Rep. Adam Schiff Defends House Intelligence Committee

Rep. Adam Schiff, D-Calif., ranking member of the House Intelligence Committee, meets with reporters to discuss the process for investigating whether or how Russia influenced the presidential election, Monday, Feb. 27, 2017, on Capitol Hill in Washington. House Intelligence Chairman Rep. Devin Nunes said earlier that Congress should not begin a McCarthy-style investigation based on news reports that a few Americans with ties to President Donald Trump had contacted Russians during the 2016 presidential campaign. (AP Photo/J. Scott Applewhite)

Despite denials from some top intelligence officials that there was any evidence of collusion between associates of Donald Trump’s presidential campaign and Russian operatives while Moscow tried to interfere with the 2016 election, Rep. Adam Schiff on Sunday defended the House Intelligence Committee continuing to look into the matter.

Two weeks ago on “Meet The Press,” James Clapper, the Director of National Intelligence under President Obama, denied that any evidence of such collusion existed while he oversaw the work of U.S. intelligence agencies. The Trump administration has also reiterated those denials.

 

 

But this Sunday on “Meet The Press,” Schiff, D-Calif., told host Chuck Todd, “I was surprised to see Director Clapper say that because I don’t think you can make that claim categorically as he did. I would characterize it this way at the outset of the investigation: There is circumstantial evidence of collusion.
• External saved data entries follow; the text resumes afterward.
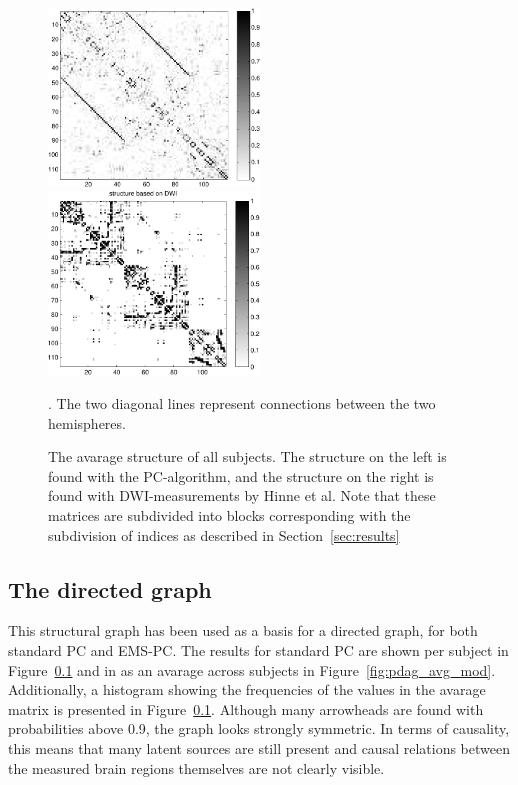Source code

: \documentclass[a4paper, 10pt, english, onecolumn]{article}
\begin{document}
\begin{figure}[h!]
  \centering
  \includegraphics[width=0.5\textwidth]{images/struct_full}
  \includegraphics[width=0.5\textwidth]{images/structure_max}
  \caption{The avarage structure of all subjects. The structure on the left is found with the PC-algorithm, and the structure on the right is found with DWI-measurements by Hinne et al. Note that these matrices are subdivided into blocks corresponding with the subdivision of indices as described in Section~\ref{sec:results}}. The two diagonal lines represent connections between the two hemispheres.
\label{fig:struct_avg}
\end{figure}

\subsection{The directed graph}
This structural graph has been used as a basis for a directed graph, for both standard PC and EMS-PC.
The results for standard PC are shown per subject in Figure~\ref{} and in as an avarage across subjects in Figure~\ref{fig:pdag_avg_mod}.
Additionally, a histogram showing the frequencies of the values in the avarage matrix is presented in Figure~\ref{}.
Although many arrowheads are found with probabilities above 0.9, the graph looks strongly symmetric.
In terms of causality, this means that many latent sources are still present and causal relations between the measured brain regions themselves are not clearly visible.
\end{document}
There is direct evidence, I think, of deception and that’s where we begin the investigation.”

 

 

Schiff is the ranking Democratic member on the House Permanent Select Committee on Intelligence. “There is certainly enough for us to conduct an investigation,” he added. “The American people have a right to know and in order to defend ourselves, we need to know whether the circumstantial evidence of collusion and direct evidence of deception is indicative of more.”